To evaluate the limit, first substitute \( x = -2 \) directly into the expression: \[ \lim _{x \rightarrow -2} \frac{8 + x^3}{4 - x^2} = \frac{8 + (-2)^3}{4 - (-2)^2} = \frac{8 - 8}{4 - 4} = \frac{0}{0} \] This is an indeterminate form, so we need to factor the expression. The numerator \( 8 + x^3 \) can be factored as \( (x + 2)(x^2 - 2x + 4) \) using the sum of cubes formula. The denominator \( 4 - x^2 \) can be factored as \( (2 - x)(2 + x) \).
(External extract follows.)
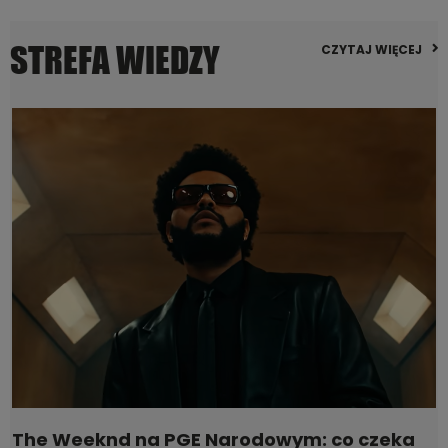
STREFA WIEDZY
CZYTAJ WIĘCEJ
The Weeknd na PGE Narodowym: co czeka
Now, rewriting the limit gives us: \[ \lim _{x \rightarrow -2} \frac{(x + 2)(x^2 - 2x + 4)}{(2 - x)(2 + x)} \] Cancel out \( (x + 2) \): \[ \lim _{x \rightarrow -2} \frac{x^2 - 2x + 4}{-(x - 2)} \] Now substitute \( x = -2 \) again: \[ = \frac{(-2)^2 - 2(-2) + 4}{-(-2 - 2)} = \frac{4 + 4 + 4}{4} = \frac{12}{4} = 3 \] So the limit is 3, confirming your result. To recap: the key here was recognizing this as an indeterminate limit and employing factoring to solve it effectively. It's essential to keep these strategies at your disposal, especially in calculus!